The next step was taken by the Wyandote Indians. On July 28, 1853, they met in the council house in Wyandote, organized Kansas-Nebraska into a Provisional Territory and elected a delegate to the Thirty-third Congress. This act was not recognized, nor was the delegate admitted to Congress, but their action precipitated the long debate that resulted in the passage of the Douglas Bill, signed by President Franklin Pierce on May 30, 1854. By this bill the Missouri Compromise was repealed and the Territories of Kansas and Nebraska were organized with the right to determine the question of slavery for themselves.
In creating the two Territories it was tacitly hoped that Kansas would resolve itself into a slave State and that Nebraska would remain free, thus preserving the balance of power between the free and slave factions. This hope was immediately threatened by a movement in the New England States, begun by Eli Thayer of Massachusetts with the organization of the New England Emigrant Aid Company in 1854. The movement proposed to send 20,000 Free Soilers into Kansas each year, but failed to attract emigrants in any such numbers. Still its existence aroused the pro-slavery advocates, who retaliated with counter organizations known as the "Blue Lodge," "Sons of the South," and others. Both movements proposed a "Squatter Sovereignty."
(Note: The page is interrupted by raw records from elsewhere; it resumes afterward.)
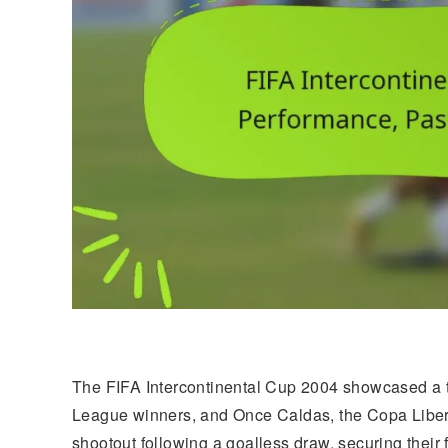
The FIFA Intercontinental Cup 2004 showcased a 
League winners, and Once Caldas, the Copa Liber
shootout following a goalless draw, securing their fi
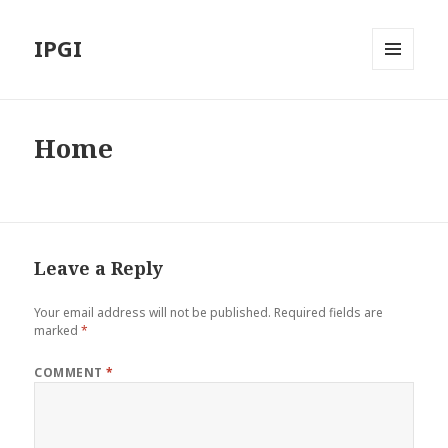
IPGI
MENU
AND
WIDGETS
Home
Leave a Reply
Your email address will not be published.
Required fields are
marked
*
COMMENT
*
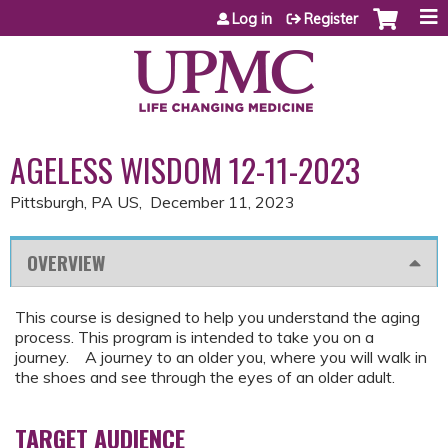
Jump to content
Log in
Register
AGELESS WISDOM 12-11-2023
Pittsburgh, PA US
December 11, 2023
OVERVIEW
This course is designed to help you understand the aging
process. This program is intended to take you on a
journey. A journey to an older you, where you will walk in
the shoes and see through the eyes of an older adult.
TARGET AUDIENCE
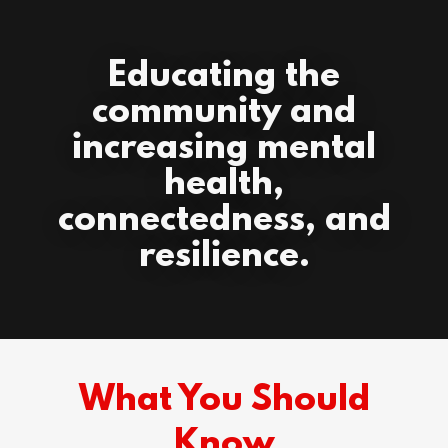
Educating the
community and
increasing mental
health,
connectedness, and
resilience.
What You Should
Know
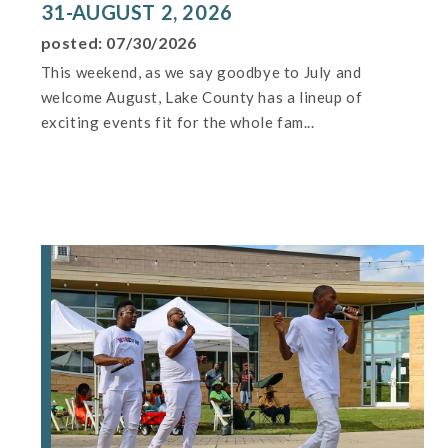
31-AUGUST 2, 2026
posted: 07/30/2026
This weekend, as we say goodbye to July and
welcome August, Lake County has a lineup of
exciting events fit for the whole fam...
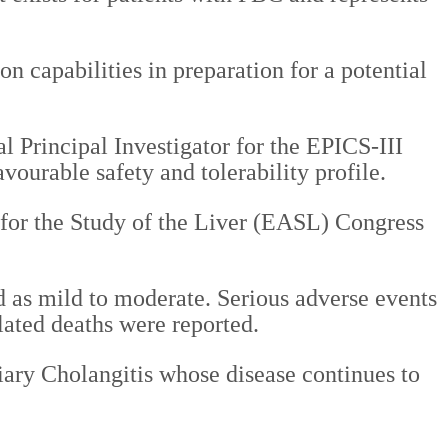
n capabilities in preparation for a potential
 Principal Investigator for the EPICS-III
vourable safety and tolerability profile.
n for the Study of the Liver (EASL) Congress
d as mild to moderate. Serious adverse events
lated deaths were reported.
liary Cholangitis whose disease continues to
The Kansas Territory at that time had no more than 1,500 white persons, approximately 700 of whom were in military service and therefore ineligible for the ballot; the others lived in small groups clustered about the trading posts and Indian missions, and along the Oregon and Santa Fe Trails. But across the State line in the western counties of Missouri, were 80,000 citizens who owned approximately 12,000 slaves. It was to their interest to control the policies of the future State, and their resentment of antislavery activities was particularly intense. Many immediately crossed the Kansas line to "spot" claims, pending further action by the Government.
In May 1854 treaties were made with the Delaware and Shawnee in eastern Kansas, by which more than two million acres of their reservations were made available to the whites by public auction and preemption. The race for Kansas was on. Settlers poured into the new Territory from Ohio, West Virginia, Indiana, Illinois, Iowa, Pennsylvania, and especially from Missouri. They came in caravans of prairie schooners or Conestoga wagons, by steamboats, on horseback, on foot in companies and alone. The majority brought their families, their cattle and farm implements, their spinning wheels and looms.